===== Excerpt provided
Art is...ahead of the museum, in the museum, under the museum. The first of course, as heaven-as-symbol and natural beauty, "in the museum" as an exhibition or collection, and at last, as an repository. In the context of the exhibition "Augsburger Kunstförderpreisträger zu Gast im H2", the Augsburgian artists Frank Mardaus, Hama Lohrmann, Achim Steinmann, Benjamin Appel und Kathrin Ahlt have shown and are showing some cutting edges, that interchange these funny sections of art-to-be. But we want categories: Lohrmann and Ahlt care for the heaven's art, Mardaus acts as a depot trustee, Appel the architect, and Steinmann the most offensive in the showcase, trimming the machine.
==========
===== Rows
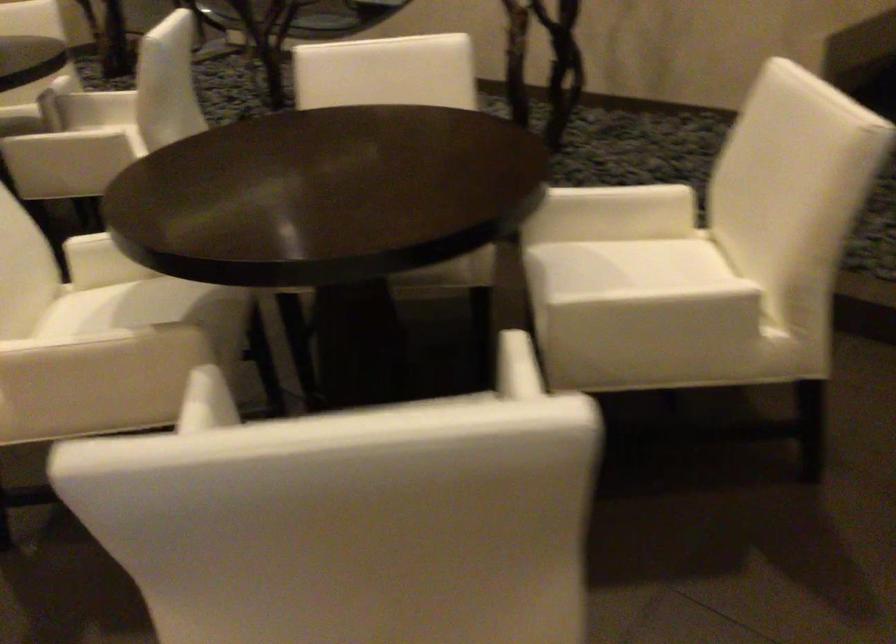
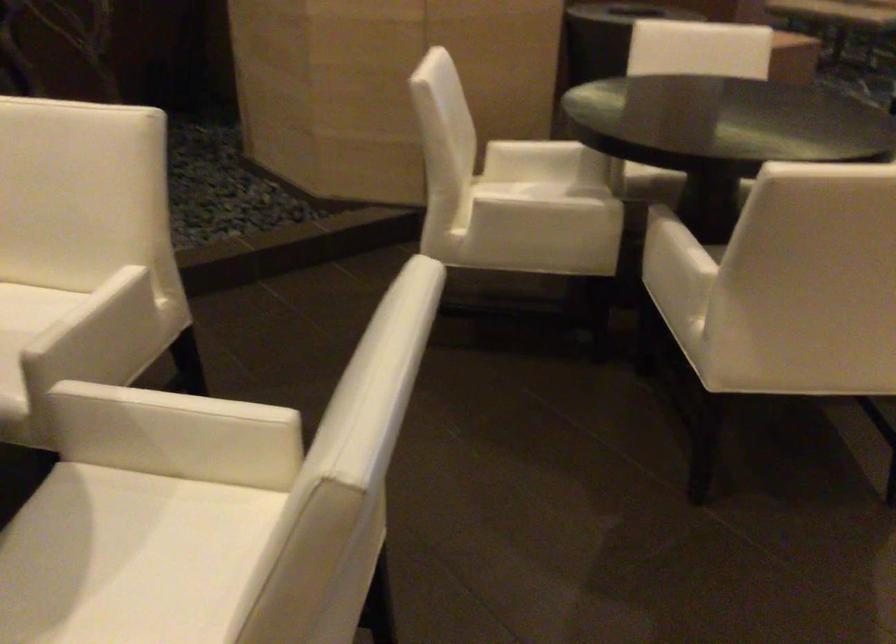
Where in the second image is the point corresponding to (647,315) from the first image?

(102, 328)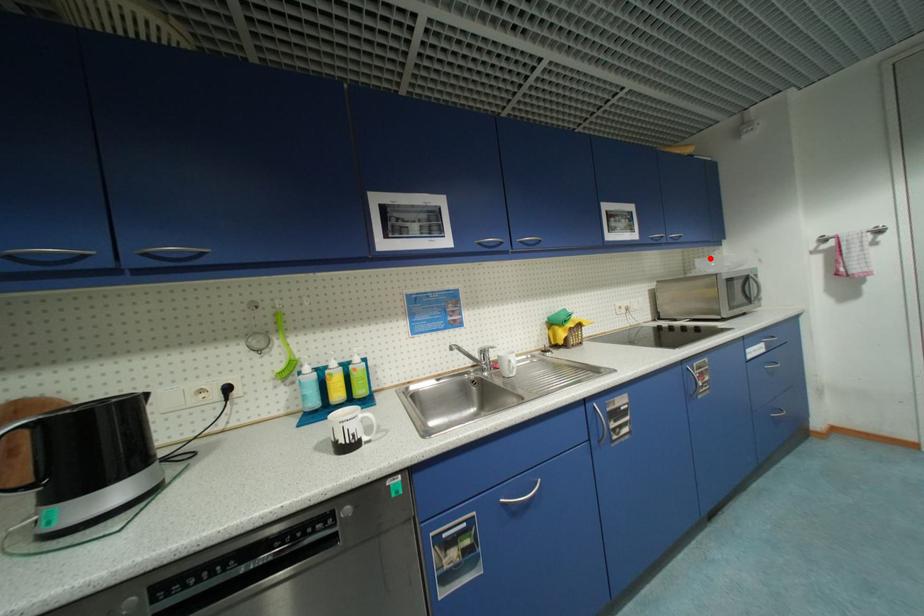
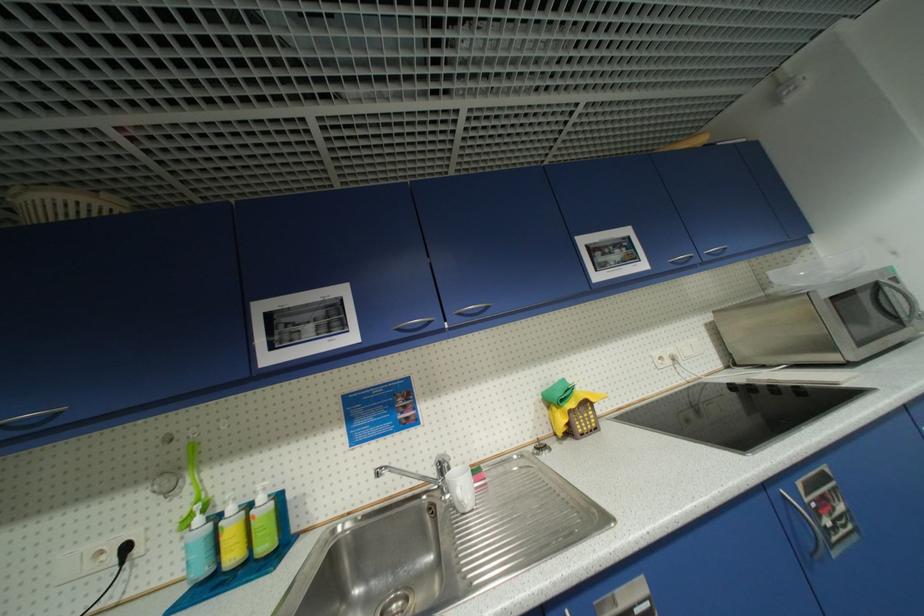
Question: I am providing you with two images of the same scene from different viewpoints. A red point is marked on the first image. Is the red point's position out of view in image 2?

Choices:
 (A) Yes
 (B) No

Answer: (B)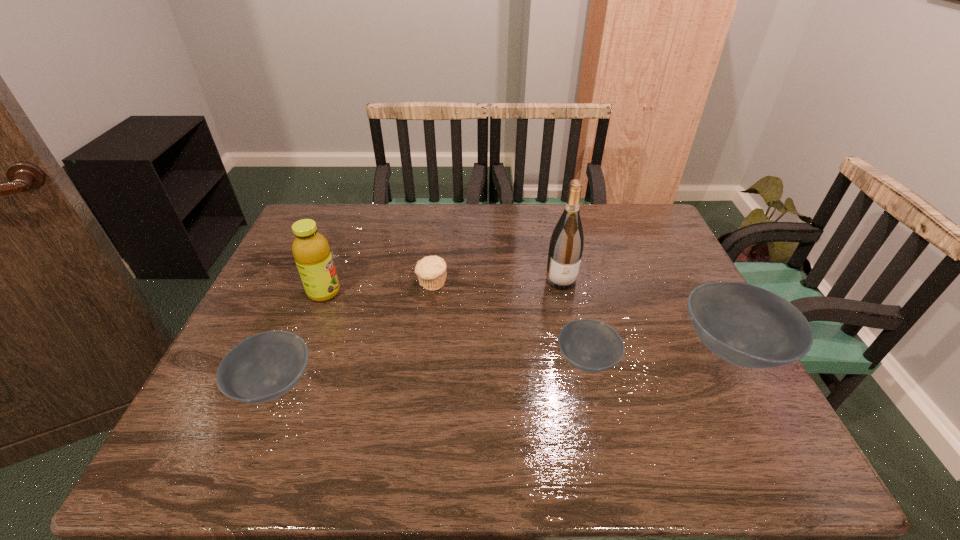
At what (x,y) coordinates should I click in order to perform the action: click on free point between the fourth shortest object and the fourth object from right to left. Please return your answer as a coordinate pair (x, y). This screenshot has width=960, height=540. Looking at the image, I should click on (582, 316).

Find the location of a particular element. empty space that is in between the leftmost bowl and the third object from left to right is located at coordinates (353, 334).

Select which object is the closest to the muffin. Please provide its 2D coordinates. Your answer should be formatted as a tuple, i.e. [(x, y)], where the tuple contains the x and y coordinates of a point satisfying the conditions above.

[(311, 251)]

Where is `object that can be found as the fifth closest to the leftmost bowl`? object that can be found as the fifth closest to the leftmost bowl is located at coordinates (748, 326).

Point out which bowl is positioned as the second nearest to the tallest bowl. Please provide its 2D coordinates. Your answer should be formatted as a tuple, i.e. [(x, y)], where the tuple contains the x and y coordinates of a point satisfying the conditions above.

[(263, 367)]

Locate an element on the screen. This screenshot has width=960, height=540. bowl identified as the closest to the second bowl from left to right is located at coordinates (748, 326).

Locate an element on the screen. free location that satisfies the following two spatial constraints: 1. on the front label of the fruit juice; 2. on the back side of the third tallest object is located at coordinates (302, 349).

This screenshot has width=960, height=540. In order to click on free point that satisfies the following two spatial constraints: 1. on the front label of the shortest bowl; 2. on the right side of the second tallest object in this screenshot , I will do `click(298, 360)`.

Where is `free space in the image that satisfies the following two spatial constraints: 1. on the front label of the second tallest object; 2. on the front side of the leftmost bowl`? This screenshot has width=960, height=540. free space in the image that satisfies the following two spatial constraints: 1. on the front label of the second tallest object; 2. on the front side of the leftmost bowl is located at coordinates click(x=288, y=385).

At what (x,y) coordinates should I click in order to perform the action: click on free point that satisfies the following two spatial constraints: 1. on the front label of the rightmost object; 2. on the left side of the fifth shortest object. Please return your answer as a coordinate pair (x, y). Looking at the image, I should click on (302, 349).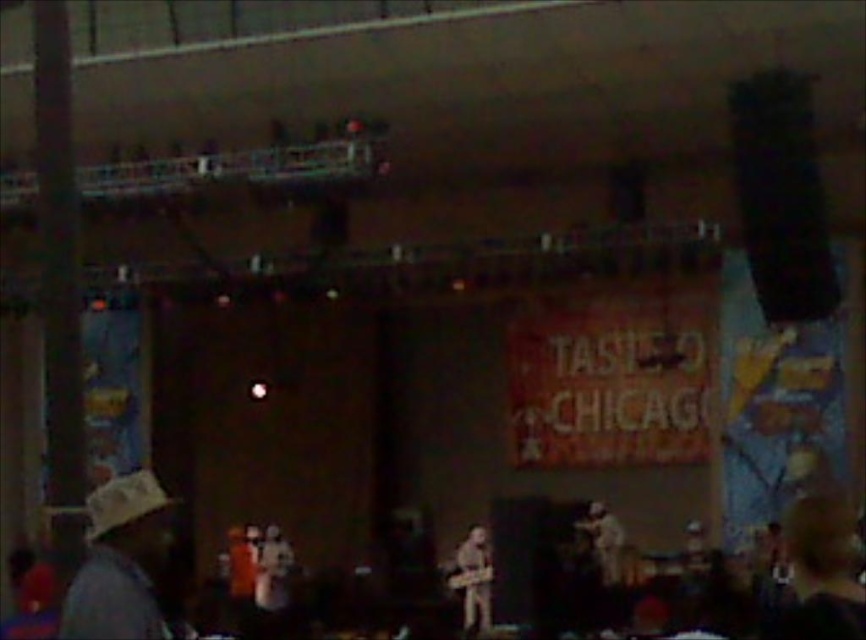
Question: Which object appears closest to the camera in this image?

Choices:
 (A) brown leather guitar at center
 (B) khaki fabric hat at lower left

Answer: (B)

Question: Which point is farther to the camera?

Choices:
 (A) brown leather guitar at center
 (B) khaki fabric hat at lower left

Answer: (A)

Question: Can you confirm if khaki fabric hat at lower left is positioned above brown leather guitar at center?

Choices:
 (A) yes
 (B) no

Answer: (A)

Question: Can you confirm if khaki fabric hat at lower left is bigger than brown leather guitar at center?

Choices:
 (A) yes
 (B) no

Answer: (B)

Question: Is the position of khaki fabric hat at lower left more distant than that of brown leather guitar at center?

Choices:
 (A) yes
 (B) no

Answer: (B)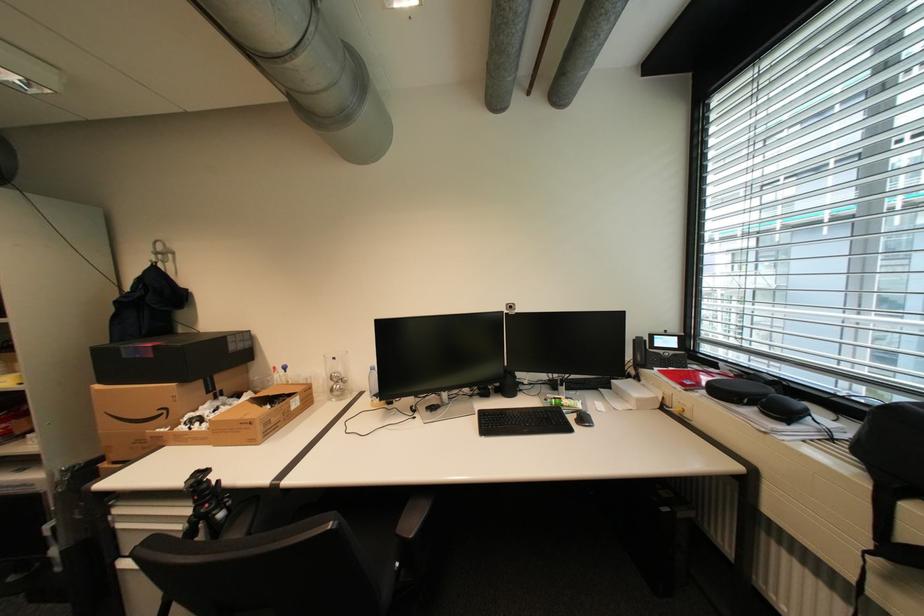
The location [171,358] corresponds to which object?

It refers to a black product box.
==========
▶ [What this task involves] In the passage about the Augsburg art exhibition, copy everything from "Art is...ahead of" down to "trimming the machine.", changing "museum" to "gallery" throughout.

▶ [Response to this exercise]
Art is...ahead of the gallery, in the gallery, under the gallery. The first of course, as heaven-as-symbol and natural beauty, "in the gallery" as an exhibition or collection, and at last, as an repository. In the context of the exhibition "Augsburger Kunstförderpreisträger zu Gast im H2", the Augsburgian artists Frank Mardaus, Hama Lohrmann, Achim Steinmann, Benjamin Appel und Kathrin Ahlt have shown and are showing some cutting edges, that interchange these funny sections of art-to-be. But we want categories: Lohrmann and Ahlt care for the heaven's art, Mardaus acts as a depot trustee, Appel the architect, and Steinmann the most offensive in the showcase, trimming the machine.